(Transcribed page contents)
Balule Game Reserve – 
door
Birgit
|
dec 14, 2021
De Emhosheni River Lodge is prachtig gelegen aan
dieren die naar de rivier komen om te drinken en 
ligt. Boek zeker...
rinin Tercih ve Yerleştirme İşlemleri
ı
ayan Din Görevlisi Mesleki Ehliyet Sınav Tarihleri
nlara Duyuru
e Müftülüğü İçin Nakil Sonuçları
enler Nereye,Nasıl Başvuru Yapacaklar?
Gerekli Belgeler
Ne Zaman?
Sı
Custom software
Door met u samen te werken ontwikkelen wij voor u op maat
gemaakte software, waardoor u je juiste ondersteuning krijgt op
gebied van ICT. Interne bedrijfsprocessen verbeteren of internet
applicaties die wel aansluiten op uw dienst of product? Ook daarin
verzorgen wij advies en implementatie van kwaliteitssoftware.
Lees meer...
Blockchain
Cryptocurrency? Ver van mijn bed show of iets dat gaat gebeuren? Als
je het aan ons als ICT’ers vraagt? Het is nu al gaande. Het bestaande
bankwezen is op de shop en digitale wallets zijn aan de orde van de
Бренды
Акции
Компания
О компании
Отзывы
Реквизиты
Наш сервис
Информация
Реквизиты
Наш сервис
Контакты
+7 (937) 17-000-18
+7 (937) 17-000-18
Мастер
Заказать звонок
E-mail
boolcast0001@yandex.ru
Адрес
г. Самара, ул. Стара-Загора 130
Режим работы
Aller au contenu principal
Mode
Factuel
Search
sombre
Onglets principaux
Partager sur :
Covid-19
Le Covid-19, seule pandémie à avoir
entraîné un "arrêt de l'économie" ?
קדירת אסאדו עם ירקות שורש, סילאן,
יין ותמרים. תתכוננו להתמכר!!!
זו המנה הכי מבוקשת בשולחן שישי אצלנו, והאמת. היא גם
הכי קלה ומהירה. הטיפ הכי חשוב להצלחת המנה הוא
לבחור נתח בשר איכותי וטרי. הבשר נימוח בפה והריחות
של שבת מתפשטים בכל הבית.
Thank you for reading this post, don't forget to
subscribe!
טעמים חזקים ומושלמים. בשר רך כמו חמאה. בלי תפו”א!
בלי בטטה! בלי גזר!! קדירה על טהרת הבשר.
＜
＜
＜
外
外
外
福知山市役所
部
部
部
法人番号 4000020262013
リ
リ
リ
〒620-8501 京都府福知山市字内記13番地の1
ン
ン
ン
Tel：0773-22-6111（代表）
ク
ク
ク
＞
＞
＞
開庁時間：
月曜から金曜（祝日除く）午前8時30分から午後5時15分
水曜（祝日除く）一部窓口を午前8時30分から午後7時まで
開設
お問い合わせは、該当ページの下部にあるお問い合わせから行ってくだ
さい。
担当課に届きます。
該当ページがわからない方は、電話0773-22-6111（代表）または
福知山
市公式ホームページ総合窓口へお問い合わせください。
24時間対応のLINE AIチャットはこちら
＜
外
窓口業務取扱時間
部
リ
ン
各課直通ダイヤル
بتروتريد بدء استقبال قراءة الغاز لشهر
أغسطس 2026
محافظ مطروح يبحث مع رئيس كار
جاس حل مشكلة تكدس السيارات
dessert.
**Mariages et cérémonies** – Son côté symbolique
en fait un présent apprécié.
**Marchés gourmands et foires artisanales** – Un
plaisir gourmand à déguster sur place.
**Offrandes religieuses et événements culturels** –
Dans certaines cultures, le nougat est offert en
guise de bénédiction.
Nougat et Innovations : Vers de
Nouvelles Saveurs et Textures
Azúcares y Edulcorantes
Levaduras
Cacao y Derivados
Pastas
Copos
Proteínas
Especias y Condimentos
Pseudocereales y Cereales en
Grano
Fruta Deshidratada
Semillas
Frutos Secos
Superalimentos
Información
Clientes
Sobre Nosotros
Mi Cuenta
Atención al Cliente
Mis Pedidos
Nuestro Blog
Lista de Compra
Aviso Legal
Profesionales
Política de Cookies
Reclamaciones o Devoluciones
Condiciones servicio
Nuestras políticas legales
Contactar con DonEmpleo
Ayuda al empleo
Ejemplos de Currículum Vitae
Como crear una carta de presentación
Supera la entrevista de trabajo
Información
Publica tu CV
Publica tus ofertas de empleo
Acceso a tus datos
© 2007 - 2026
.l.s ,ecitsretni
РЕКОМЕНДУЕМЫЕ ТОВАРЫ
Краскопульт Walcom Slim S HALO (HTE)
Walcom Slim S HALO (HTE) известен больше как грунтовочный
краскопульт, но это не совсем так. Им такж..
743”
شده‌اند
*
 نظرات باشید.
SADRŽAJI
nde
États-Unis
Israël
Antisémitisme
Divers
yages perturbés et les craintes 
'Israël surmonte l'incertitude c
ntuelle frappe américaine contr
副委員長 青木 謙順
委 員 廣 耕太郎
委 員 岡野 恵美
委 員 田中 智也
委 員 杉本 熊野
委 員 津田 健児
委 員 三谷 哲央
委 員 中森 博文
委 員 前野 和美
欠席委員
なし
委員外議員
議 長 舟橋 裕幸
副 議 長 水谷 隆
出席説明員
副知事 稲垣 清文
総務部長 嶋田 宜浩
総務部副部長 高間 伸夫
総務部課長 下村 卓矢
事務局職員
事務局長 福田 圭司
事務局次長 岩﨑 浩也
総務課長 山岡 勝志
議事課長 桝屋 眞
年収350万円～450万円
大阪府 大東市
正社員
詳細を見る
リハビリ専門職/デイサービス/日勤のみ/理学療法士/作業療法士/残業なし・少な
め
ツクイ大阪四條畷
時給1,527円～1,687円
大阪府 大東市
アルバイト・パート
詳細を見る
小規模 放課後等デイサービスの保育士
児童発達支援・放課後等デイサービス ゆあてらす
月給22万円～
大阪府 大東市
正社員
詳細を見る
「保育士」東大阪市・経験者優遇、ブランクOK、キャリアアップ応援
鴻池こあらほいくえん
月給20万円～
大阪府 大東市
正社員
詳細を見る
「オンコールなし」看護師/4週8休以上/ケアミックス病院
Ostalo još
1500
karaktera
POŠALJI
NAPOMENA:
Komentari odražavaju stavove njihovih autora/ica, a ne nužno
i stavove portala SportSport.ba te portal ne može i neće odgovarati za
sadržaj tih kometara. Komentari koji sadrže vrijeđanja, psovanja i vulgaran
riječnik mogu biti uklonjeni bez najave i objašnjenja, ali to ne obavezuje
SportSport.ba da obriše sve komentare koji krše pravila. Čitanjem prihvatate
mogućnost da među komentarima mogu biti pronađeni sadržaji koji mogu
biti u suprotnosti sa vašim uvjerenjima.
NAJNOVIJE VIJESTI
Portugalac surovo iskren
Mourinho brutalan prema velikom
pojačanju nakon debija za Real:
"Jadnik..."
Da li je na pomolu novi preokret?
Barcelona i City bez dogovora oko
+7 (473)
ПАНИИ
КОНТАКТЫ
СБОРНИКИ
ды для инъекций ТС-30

Problem description | From the records above, copy each line where the word "stavove" can be found.

Response area |
Komentari odražavaju stavove njihovih autora/ica, a ne nužno
i stavove portala SportSport.ba te portal ne može i neće odgovarati za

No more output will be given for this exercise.